SPINET: A Parallel Computing Approach to Spine Simulations

Peter G. Kropf,1 Edgar F. A. Lederer,2 Thomas Steffen,3 Karl Guggisberg,4 Jean-Guy Schneider,4 and Peter Schwab4

1Department of Computer Science, Laval University, Quebec City, Canada
2Institute of Computer Science, University of Basel, Switzerland
3Orthopaedic Research Laboratory, Division of Orthopaedic Surgery, McGill University, Montreal, Canada
4Institute of Computer Science and Applied Mathematics, University of Berne, Switzerland

Received 18 November 1994; Accepted 18 September 1995

Copyright © 1996 Hindawi Publishing Corporation. This is an open access article distributed under the Creative Commons Attribution License, which permits unrestricted use, distribution, and reproduction in any medium, provided the original work is properly cited.

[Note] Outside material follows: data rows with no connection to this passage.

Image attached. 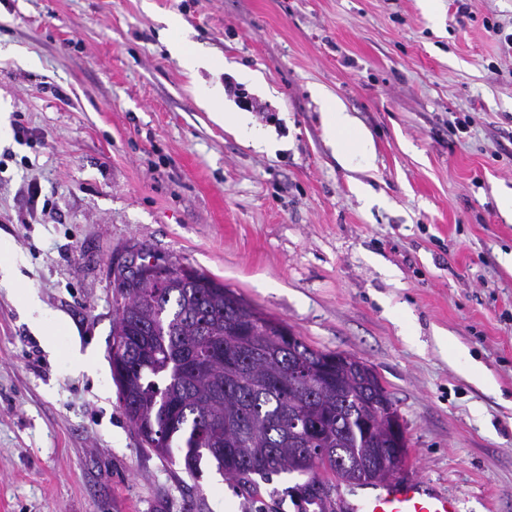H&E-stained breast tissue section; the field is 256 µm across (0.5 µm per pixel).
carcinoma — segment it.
<instances>
[{
	"label": "carcinoma",
	"mask_w": 512,
	"mask_h": 512,
	"mask_svg": "<svg viewBox=\"0 0 512 512\" xmlns=\"http://www.w3.org/2000/svg\"><path fill=\"white\" fill-rule=\"evenodd\" d=\"M149 275L114 285L112 354L120 405L146 449L182 453L194 473L207 454L247 494L256 478L297 473L306 500L322 504L323 471L343 483L372 485L395 452L390 435L368 431L361 412L372 389L365 362H326L328 354L300 342L289 348L280 321L247 303L216 278L171 262ZM304 420L293 431L291 421Z\"/></svg>",
	"instance_id": "1"
}]
</instances>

Research in scientitic programming enables us to realize more and more complex applications, and on the other hand, application-driven demands on computing methods and power are continuously growing. Therefore, interdisciplinary approaches become more widely used. The interdisciplinary SPINET project presented in this article applies modern scientific computing tools to biomechanical simulations: parallel computing and symbolic and modern functional programming. The target application is the human spine. Simulations of the spine help us to investigate and better understand the mechanisms of back pain and spinal injury. Two approaches have been used: the first uses the finite element method for high-performance simulations of static biomechanical models, and the second generates a simulation developmenttool for experimenting with different dynamic models. A finite element program for static analysis has been parallelized for the MUSIC machine. To solve the sparse system of linear equations, a conjugate gradient solver (iterative method) and a frontal solver (direct method) have been implemented. The preprocessor required for the frontal solver is written in the modern functional programming language SML, the solver itself in C, thus exploiting the characteristic advantages of both functional and imperative programming. The speedup analysis of both solvers show very satisfactory results for this irregular problem. A mixed symbolic-numeric environment for rigid body system simulations is presented. It automatically generates C code from a problem specification expressed by the Lagrange formalism using Maple.